= Prompt a =
Reproduce everything in the paddy weeder chassis text from "Ramireddy K. V." down to "should be addressed.".

= Passage for review =
Structural Analysis of the Differential Chassis for Development of Paddy Weeder Using Finite Element Analysis

Veeraprasad G. *

Dr. NTR College of Agricultural Engineering, ANGRAU, Bapatla, Andhra Pradesh, India.

Srininvas I.

Central Research institute of Dryland Agriculture, Hyderabad, India.

Ramireddy K. V. S.

Dr. NTR College of Agricultural Engineering, ANGRAU, Bapatla, Andhra Pradesh, India.

Hemakumar H. V.

College of Agricultural Engineering, ANGRAU, Madakasira, Andhra Pradesh, India.

Srinivasa Rao V.

Agriculture College, ANGRAU, Bapatla, Andhra Pradesh, India.

*Author to whom correspondence should be addressed.


Abstract

Aim: Structural analysis of differential frame used for development of weeder using finitie element analysis interms of Von Misses stress, displacement, and safety factor.

Study Design: Solid work simulation using finite element analysis.

Place and Duration of Study: Dr NTR College of Agricultural Engineering, Bapatla. Duration of study was from June, 2023 to September, 2023.

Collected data
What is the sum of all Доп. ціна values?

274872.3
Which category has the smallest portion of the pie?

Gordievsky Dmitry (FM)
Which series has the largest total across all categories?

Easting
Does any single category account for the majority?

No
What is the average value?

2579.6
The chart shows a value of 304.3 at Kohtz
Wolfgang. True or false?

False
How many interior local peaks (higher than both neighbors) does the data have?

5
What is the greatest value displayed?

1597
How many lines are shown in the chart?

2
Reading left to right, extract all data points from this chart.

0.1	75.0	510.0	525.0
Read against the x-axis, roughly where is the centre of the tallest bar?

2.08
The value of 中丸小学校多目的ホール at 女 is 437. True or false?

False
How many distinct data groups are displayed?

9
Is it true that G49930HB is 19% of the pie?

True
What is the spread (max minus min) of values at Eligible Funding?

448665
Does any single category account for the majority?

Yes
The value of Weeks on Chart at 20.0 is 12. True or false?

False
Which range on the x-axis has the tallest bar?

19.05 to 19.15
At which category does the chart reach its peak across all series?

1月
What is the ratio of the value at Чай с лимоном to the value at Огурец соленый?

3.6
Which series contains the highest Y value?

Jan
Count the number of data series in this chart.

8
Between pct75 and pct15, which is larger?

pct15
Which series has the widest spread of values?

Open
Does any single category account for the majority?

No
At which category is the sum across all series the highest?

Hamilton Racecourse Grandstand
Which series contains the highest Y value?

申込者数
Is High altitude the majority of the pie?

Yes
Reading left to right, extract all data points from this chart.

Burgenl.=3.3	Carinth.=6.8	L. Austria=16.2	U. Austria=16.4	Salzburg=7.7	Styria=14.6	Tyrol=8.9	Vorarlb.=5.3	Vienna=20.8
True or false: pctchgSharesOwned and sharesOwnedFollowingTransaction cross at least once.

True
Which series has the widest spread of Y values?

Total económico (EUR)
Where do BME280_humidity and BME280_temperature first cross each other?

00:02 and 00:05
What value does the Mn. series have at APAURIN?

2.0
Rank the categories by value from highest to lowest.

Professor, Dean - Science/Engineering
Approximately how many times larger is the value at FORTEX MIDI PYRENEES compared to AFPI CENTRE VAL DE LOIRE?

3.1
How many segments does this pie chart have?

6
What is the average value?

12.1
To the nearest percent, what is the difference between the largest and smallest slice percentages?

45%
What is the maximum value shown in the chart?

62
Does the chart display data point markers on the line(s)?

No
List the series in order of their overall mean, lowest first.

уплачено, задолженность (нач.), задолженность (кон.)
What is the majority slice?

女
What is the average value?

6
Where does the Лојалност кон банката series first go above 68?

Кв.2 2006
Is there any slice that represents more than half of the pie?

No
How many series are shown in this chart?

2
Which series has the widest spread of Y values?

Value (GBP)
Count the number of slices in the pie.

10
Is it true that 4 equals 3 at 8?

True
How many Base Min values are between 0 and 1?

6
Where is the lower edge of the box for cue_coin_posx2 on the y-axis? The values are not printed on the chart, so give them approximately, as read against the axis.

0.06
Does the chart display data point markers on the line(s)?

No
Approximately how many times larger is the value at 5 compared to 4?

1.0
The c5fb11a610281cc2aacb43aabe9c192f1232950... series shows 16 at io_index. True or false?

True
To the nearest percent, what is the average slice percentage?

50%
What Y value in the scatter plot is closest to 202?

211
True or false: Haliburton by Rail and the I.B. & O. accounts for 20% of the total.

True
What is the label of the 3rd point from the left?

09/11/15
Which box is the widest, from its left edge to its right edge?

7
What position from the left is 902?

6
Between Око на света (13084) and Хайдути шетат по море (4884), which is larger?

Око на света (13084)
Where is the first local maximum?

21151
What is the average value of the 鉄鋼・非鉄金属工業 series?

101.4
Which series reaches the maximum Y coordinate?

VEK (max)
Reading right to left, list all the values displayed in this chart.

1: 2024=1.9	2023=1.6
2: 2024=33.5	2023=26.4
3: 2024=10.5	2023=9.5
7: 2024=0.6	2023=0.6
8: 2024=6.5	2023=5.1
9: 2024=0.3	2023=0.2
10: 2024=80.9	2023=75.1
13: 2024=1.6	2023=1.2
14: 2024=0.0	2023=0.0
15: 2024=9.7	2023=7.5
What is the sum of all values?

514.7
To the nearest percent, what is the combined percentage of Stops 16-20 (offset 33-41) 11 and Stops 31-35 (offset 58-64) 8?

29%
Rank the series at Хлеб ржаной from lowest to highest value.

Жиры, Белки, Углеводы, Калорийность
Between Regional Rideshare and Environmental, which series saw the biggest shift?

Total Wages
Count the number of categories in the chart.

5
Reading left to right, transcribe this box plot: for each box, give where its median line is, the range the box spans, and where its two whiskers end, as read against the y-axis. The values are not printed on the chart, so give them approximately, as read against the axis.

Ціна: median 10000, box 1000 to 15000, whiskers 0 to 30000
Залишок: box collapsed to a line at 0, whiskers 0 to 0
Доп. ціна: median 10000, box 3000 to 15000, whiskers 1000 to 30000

= Prompt b =
In the listing, change "average" to "mean" in everything from the line containing "00:02 and 00:05" down to the line containing "What position from the left is 902?", leaving the rest as it stands. Give back only those lines.

= Exercise response a =
Ramireddy K. V. S.

Dr. NTR College of Agricultural Engineering, ANGRAU, Bapatla, Andhra Pradesh, India.

Hemakumar H. V.

College of Agricultural Engineering, ANGRAU, Madakasira, Andhra Pradesh, India.

Srinivasa Rao V.

Agriculture College, ANGRAU, Bapatla, Andhra Pradesh, India.

*Author to whom correspondence should be addressed.

= Exercise response b =
00:02 and 00:05
What value does the Mn. series have at APAURIN?

2.0
Rank the categories by value from highest to lowest.

Professor, Dean - Science/Engineering
Approximately how many times larger is the value at FORTEX MIDI PYRENEES compared to AFPI CENTRE VAL DE LOIRE?

3.1
How many segments does this pie chart have?

6
What is the mean value?

12.1
To the nearest percent, what is the difference between the largest and smallest slice percentages?

45%
What is the maximum value shown in the chart?

62
Does the chart display data point markers on the line(s)?

No
List the series in order of their overall mean, lowest first.

уплачено, задолженность (нач.), задолженность (кон.)
What is the majority slice?

女
What is the mean value?

6
Where does the Лојалност кон банката series first go above 68?

Кв.2 2006
Is there any slice that represents more than half of the pie?

No
How many series are shown in this chart?

2
Which series has the widest spread of Y values?

Value (GBP)
Count the number of slices in the pie.

10
Is it true that 4 equals 3 at 8?

True
How many Base Min values are between 0 and 1?

6
Where is the lower edge of the box for cue_coin_posx2 on the y-axis? The values are not printed on the chart, so give them approximately, as read against the axis.

0.06
Does the chart display data point markers on the line(s)?

No
Approximately how many times larger is the value at 5 compared to 4?

1.0
The c5fb11a610281cc2aacb43aabe9c192f1232950... series shows 16 at io_index. True or false?

True
To the nearest percent, what is the mean slice percentage?

50%
What Y value in the scatter plot is closest to 202?

211
True or false: Haliburton by Rail and the I.B. & O. accounts for 20% of the total.

True
What is the label of the 3rd point from the left?

09/11/15
Which box is the widest, from its left edge to its right edge?

7
What position from the left is 902?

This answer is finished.